* _Passage_
-- Opening Marker --

For me this debate of rights and
policy comes at a time when the entire nation is ready to ask and receive more.
As, either because of the various tiers that people survive on in this island,
a demand for equality exists; if nothing else, as a poignant residue from the
1970’s and Manley’s demand for social equality.
Friendly Close up:
The truth is everything is
connected. A large web. Even within the
small communities things that rub every one or some people the wrong way also
find their roots within the larger society. But from a few people’s
perspectives ugly on top of ugly is uglier and thus easier to point at. The
LGBTQ community then becomes the place pointer fingers feel safest to point. The
worst of all sins. And so many Jamaicans who are anti violence still find it
difficult to become allies for the human rights of sexual minorities even when
they declare they are for social justice and are self proclaimed tolerant.
Mixed in with the demand for justice, the mantra of the poorer people in this
country, Jamaica carries in it many ideologies, mindsets, doctrines and
convictions of tradition.
Among the many is that these are
the “Last Days”, so these actions (immoral in nature according to social
conditioning) are a battle not just against blood and flesh but against spirit.
For example many gay people who have friends who are “tolerant” of them but
abhor their lifestyle are sometimes bombarded with the Christian jargon of hate
that it is an “evil spirit that causes a man to want to lay with a man, a demon
that has possessed the woman so that she will want to lay with another woman”. Or
“God loves you, he hates the sin”. For
the not so "die-hearted" Christian or religious in nature the Jamaican affinity
to puns and word play has friends and close associates playing with the
language in music so that even the famous Bob Marley song against violence
becomes invoked “Man to man is so unjust”. Both languages meaning the same
thing, this is incorrect according to tradition, doctrine and morality.

-- Closing Marker --

* _Activity_
Repeat word for word the part of the passage on sexual minority rights in Jamaica that opens with the words containing "Mixed in with" and closes with "convictions of tradition.". The records that come next were drawn from a separate source.

* _Records from a data collection_
-- Opening Marker --

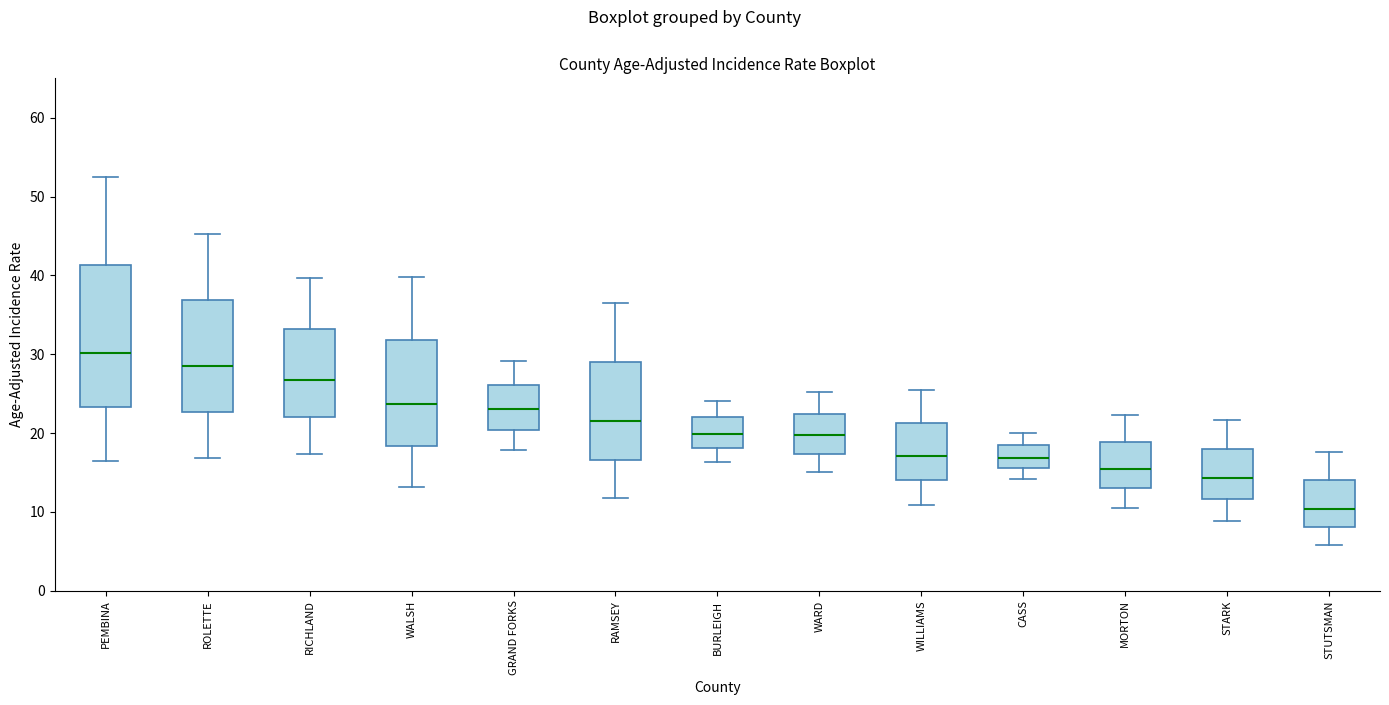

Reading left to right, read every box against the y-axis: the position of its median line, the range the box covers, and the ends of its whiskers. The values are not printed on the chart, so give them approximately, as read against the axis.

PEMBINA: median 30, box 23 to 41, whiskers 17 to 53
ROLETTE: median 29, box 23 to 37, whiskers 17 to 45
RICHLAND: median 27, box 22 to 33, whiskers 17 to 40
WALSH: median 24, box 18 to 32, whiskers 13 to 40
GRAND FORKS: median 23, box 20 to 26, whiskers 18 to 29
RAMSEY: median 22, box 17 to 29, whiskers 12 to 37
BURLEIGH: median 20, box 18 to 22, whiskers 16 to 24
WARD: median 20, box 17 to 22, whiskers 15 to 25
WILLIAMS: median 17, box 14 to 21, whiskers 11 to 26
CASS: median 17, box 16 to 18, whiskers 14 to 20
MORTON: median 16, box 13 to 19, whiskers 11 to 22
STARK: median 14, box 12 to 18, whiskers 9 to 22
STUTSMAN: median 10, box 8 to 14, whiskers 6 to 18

-- Closing Marker --

* _Exercise solution_
Mixed in with the demand for justice, the mantra of the poorer people in this
country, Jamaica carries in it many ideologies, mindsets, doctrines and
convictions of tradition.